Y llego ahora al meollo del post la crítica de las críticas y de los críticos. La semana pasada me vi asaltado por un catarro cuasi épico a juzgar por el volumen, consistencia y cantidad de lemas y mocos expulsadas de mi cuerpo cual niña del exorcista. Durante la convalencecia en cama devoré varas películas que me ayudaran en el proceso de mejora. Películas como Los Goonies, El secreto de la pirámide, El último gran héroe o Tropic Thunder.

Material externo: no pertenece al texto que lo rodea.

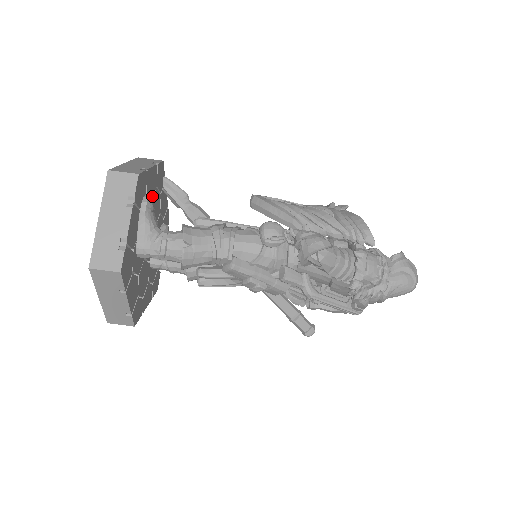
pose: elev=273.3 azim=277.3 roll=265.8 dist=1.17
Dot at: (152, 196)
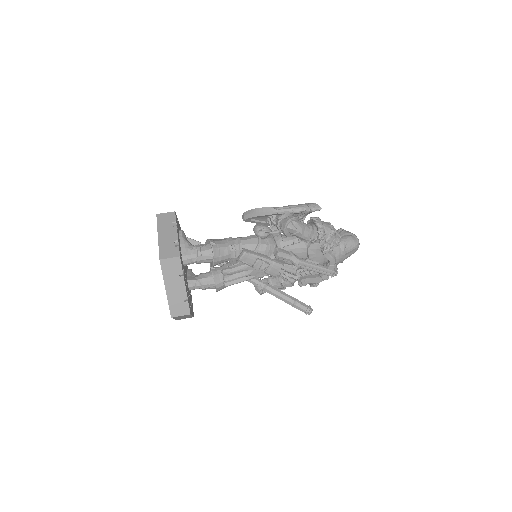
Dot at: occluded
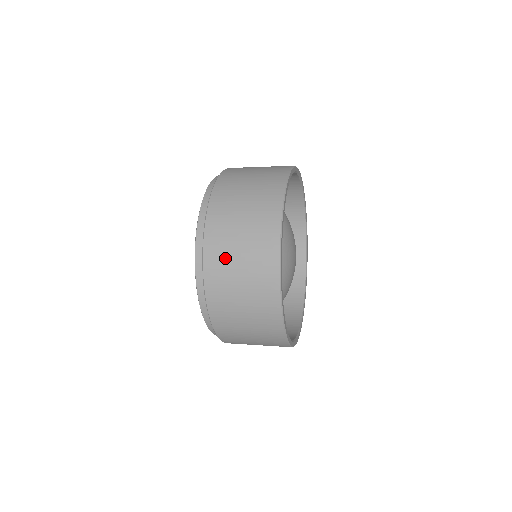
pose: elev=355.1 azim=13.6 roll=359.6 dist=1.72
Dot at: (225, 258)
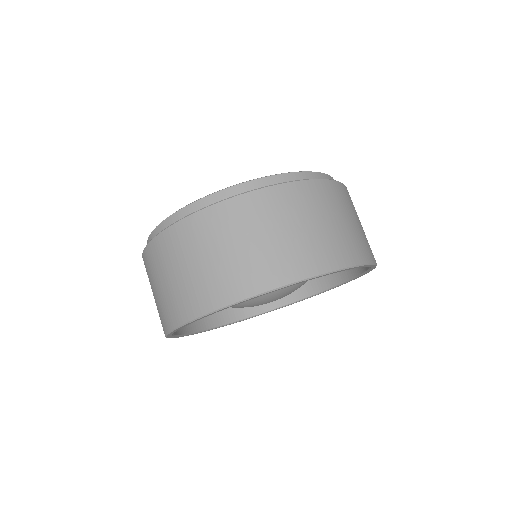
Dot at: (149, 279)
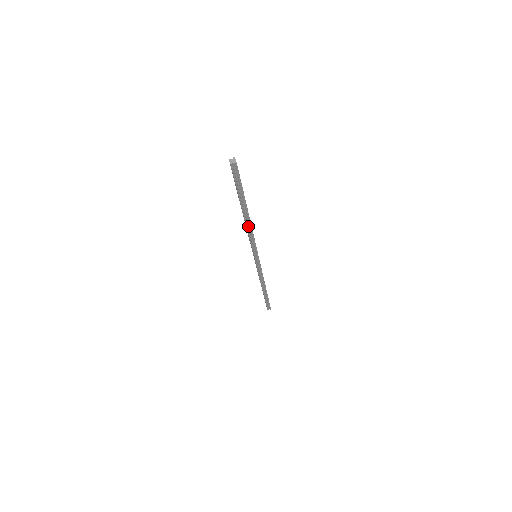
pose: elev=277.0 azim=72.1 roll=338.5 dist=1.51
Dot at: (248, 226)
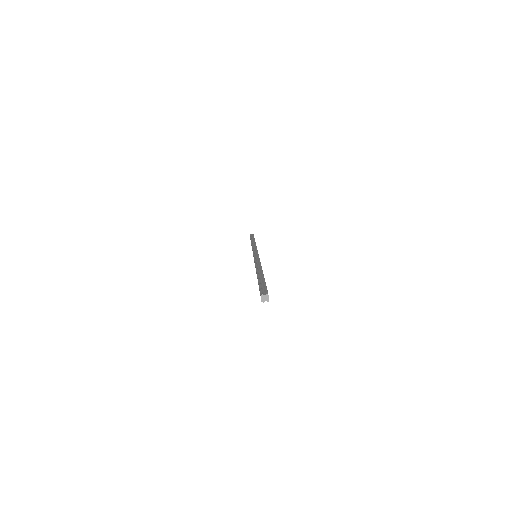
Dot at: occluded
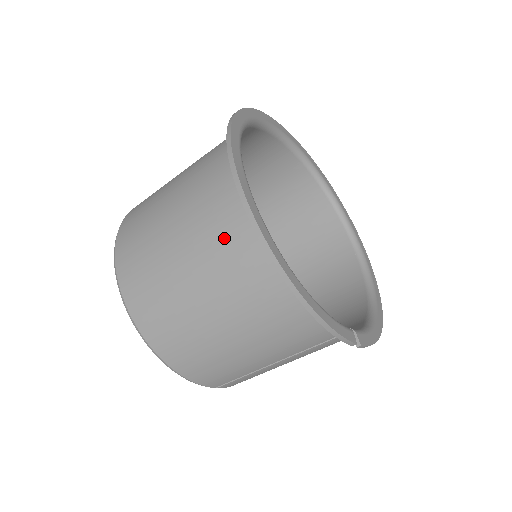
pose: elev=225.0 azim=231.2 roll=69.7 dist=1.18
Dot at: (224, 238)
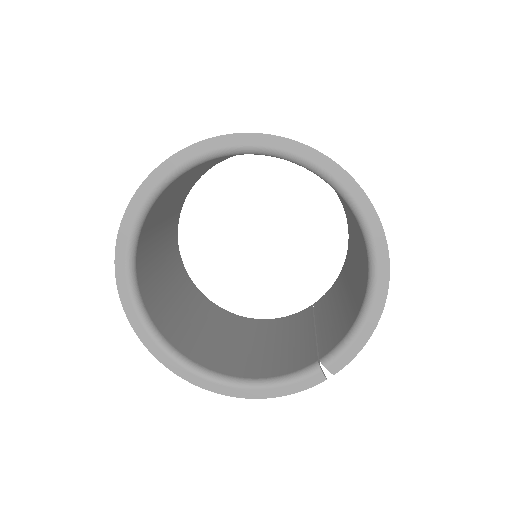
Dot at: occluded
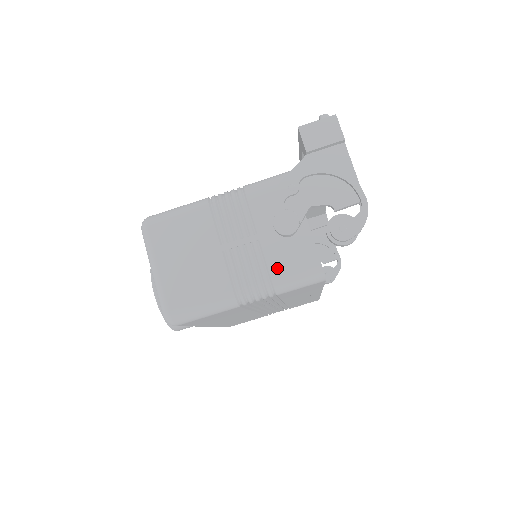
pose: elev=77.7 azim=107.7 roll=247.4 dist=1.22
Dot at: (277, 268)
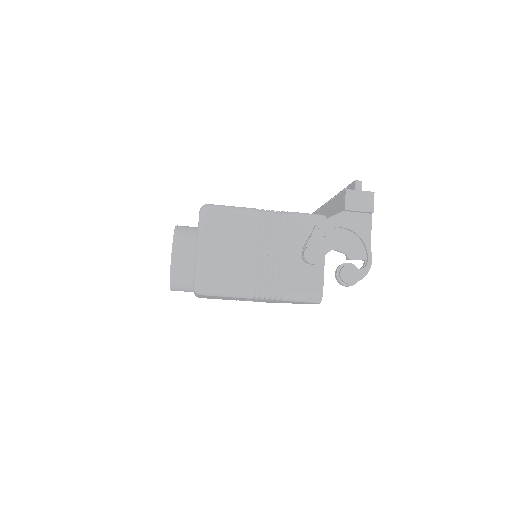
Dot at: (292, 282)
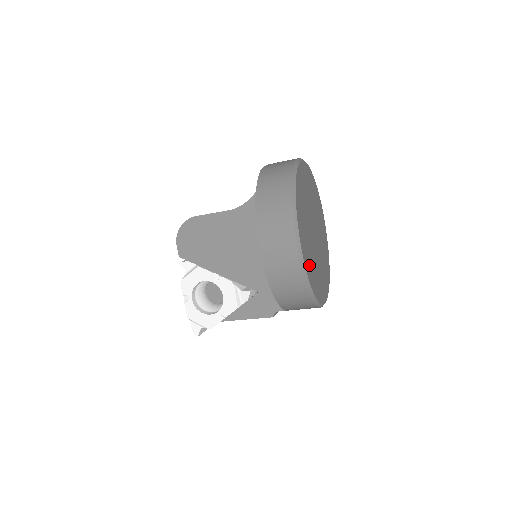
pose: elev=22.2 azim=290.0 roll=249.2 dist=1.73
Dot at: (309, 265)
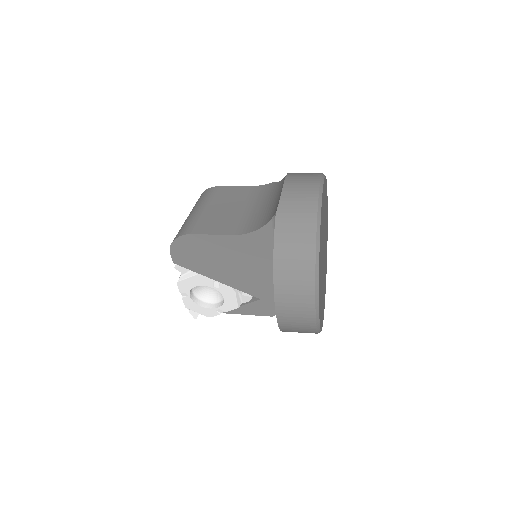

Más de uno estará pensando que el catarro fue más bien una gripe española que me secuestro el raciocinio pero reto a cualquiera a depreciar en una crítica los valores cinematográficos (amén de los plenamente lúdicos) de cualquiera de las obras citads. Entrelas películas que vi estaba una comedia romántica titulada Adictos al amor, película de 1997 con Matthew Broderick y Meg Ryan como portagonistas. Ahora es cuando TODOS pensaios que se me ha ido la olla del todo: la película es una de las mejores comedias románticas de los últimos 20 o 30 años. Por supuesto muy por encima de mierdas entronizdas como Cuando Harry encontró a Sally o Algo para recordar.

Tras ver la película me puse a buscar toda crítica que pudiera encontrar. La verdad es que google no ayudó mucho pues la mayoria de los enlaces eran sólo reviews con una sinopsis y una valoración de o a 5 estrellas. Pero este fin de semana tuve que ir a Vigo y encontré la Cinemania y la Fotogramas que hablaban de la película. En ambas la despachaban rápido, como una película más de Meg Ryan sin entrar en sus cualidades cinematográficas en ningún momento. No leí lo acertado que resulta que al personaje de Matthew Broderick se le enfoque siempre con teleobjetivos que difumionan el fondo y que representan muy bien como él ve el mundo puesto que astrónomo; o el juego de luces y sombras que avanzan y retroceden al ritmo de las diferentes relaciones establecidas entre los cuatro protagonistas de la película; o como la locura en la que se ve sumergido uno de los personajes se ve reflejado con rupturas del espacio.

Todos estos elementos le son ajenos al espectador de a pié pero no a aquel que estudia el cine, o trabaja en él a nivel artístico (el que curra de eléctrico o de constructor de decorador le importa una mierda lo artísitco de su trabajo, salvo alguna excepción). Tampoco debería serlo para aquel que con sus palabras puede hundir o elevar una película, con todo lo que esto conlleva. Lo peor de los críticos de cine es que hablan a partir del gusto, algo que es particular e intransferible. La mayoría apenas tiene formación audiovisual por lo que desconocen una gran parte del trabajo intelectual que hay que realizar previo a la filmación: ¿emplearé objetivos normales o angulares? , ¿la luz ha de ser dura o difusa?, ¿el actor mueve la cámara o la cámara tiene movimiento propio? y así cientos de cuestiones. Y cada una de ellas influirá a un nivel subconsciente en el espectador que no podrá expresar correctamente por que entiende que el protagonista no mire a los ojos de un personajes en concreto o de por que se va con otro cuando todo nos indica que puede conllevar un peligro. Desde el mismo título hasta el tipo de letra de los títulos de crédito es fruto de una reflexión (o debería serlo) por parte del director y de su equipo para lograr expresar cien mil conceptos con una sola imagen.

Por todo esto declaro la guerra a los críticos analfabetos cuya única credencial para ejercer su derecho a la influencia es su cinefília. Por que hay que recordar que un crítico no está dando sólo una opinión, esta influyendo en un grupo de personas y por ello debemos exigirles una formación.